YOUR INSTRUCTIONS: Quote the entries below from the line with "right elbow: (325, 426)" through the line with "right eye: (401, 225)", both ends included, and only those lines.
:: RECORDS FOR PROCESSING
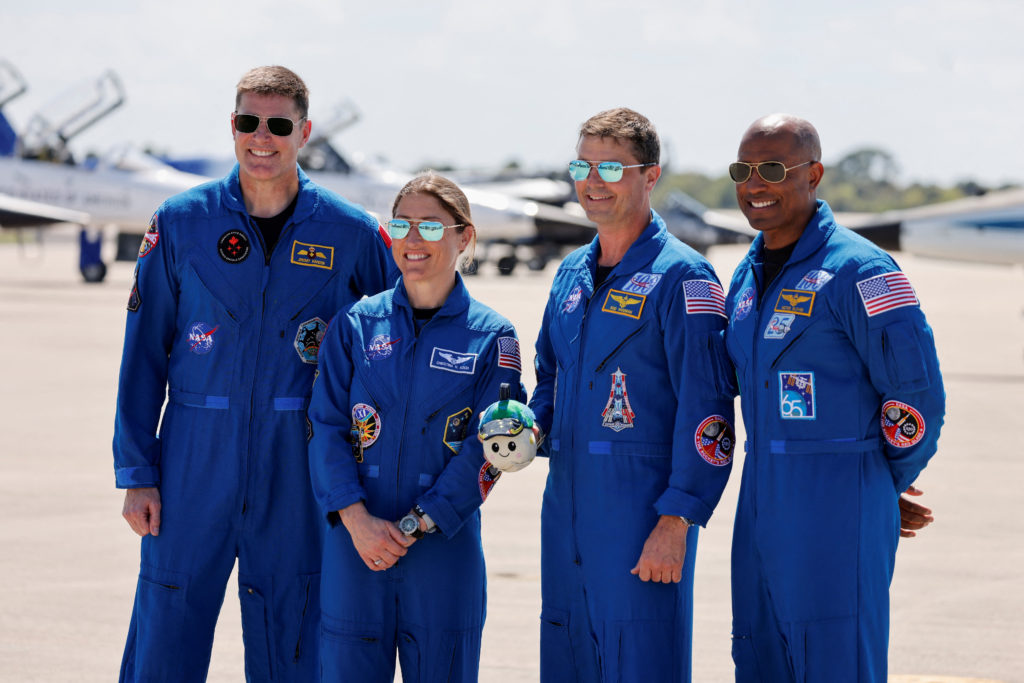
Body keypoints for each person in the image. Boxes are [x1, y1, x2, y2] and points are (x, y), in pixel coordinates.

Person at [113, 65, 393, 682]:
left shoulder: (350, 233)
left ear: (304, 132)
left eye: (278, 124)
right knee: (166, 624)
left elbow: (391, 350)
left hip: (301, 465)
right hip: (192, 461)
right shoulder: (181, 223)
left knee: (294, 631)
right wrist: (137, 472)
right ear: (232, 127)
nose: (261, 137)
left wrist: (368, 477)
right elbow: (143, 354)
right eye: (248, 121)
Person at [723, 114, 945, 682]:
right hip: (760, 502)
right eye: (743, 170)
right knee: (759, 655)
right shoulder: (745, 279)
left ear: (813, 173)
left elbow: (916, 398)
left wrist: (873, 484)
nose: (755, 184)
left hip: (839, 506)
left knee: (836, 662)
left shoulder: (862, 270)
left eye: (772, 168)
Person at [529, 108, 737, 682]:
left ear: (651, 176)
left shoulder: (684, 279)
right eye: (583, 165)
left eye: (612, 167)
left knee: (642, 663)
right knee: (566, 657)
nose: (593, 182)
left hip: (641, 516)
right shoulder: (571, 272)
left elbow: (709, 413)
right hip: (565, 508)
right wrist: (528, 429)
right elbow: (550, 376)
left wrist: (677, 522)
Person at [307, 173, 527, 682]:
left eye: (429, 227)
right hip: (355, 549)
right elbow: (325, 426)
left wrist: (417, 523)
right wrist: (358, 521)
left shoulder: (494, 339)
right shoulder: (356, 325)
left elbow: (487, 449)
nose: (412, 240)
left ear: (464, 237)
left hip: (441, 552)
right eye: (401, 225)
::::
:: RECORDS FOR PROCESSING
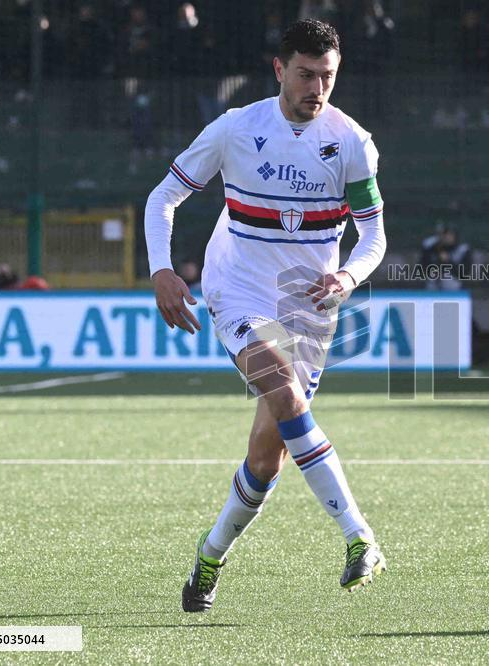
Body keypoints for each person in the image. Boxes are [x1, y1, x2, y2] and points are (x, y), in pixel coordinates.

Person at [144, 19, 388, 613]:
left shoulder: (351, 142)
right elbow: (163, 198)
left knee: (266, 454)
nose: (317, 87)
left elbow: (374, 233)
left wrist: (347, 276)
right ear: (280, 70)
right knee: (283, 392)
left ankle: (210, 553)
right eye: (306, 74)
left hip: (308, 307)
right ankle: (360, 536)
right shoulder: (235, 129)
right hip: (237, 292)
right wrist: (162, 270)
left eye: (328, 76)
::::
ANSWER SECTION:
right elbow: (325, 426)
left wrist: (417, 523)
right wrist: (358, 521)
left shoulder: (494, 339)
right shoulder: (356, 325)
left elbow: (487, 449)
nose: (412, 240)
left ear: (464, 237)
left hip: (441, 552)
right eye: (401, 225)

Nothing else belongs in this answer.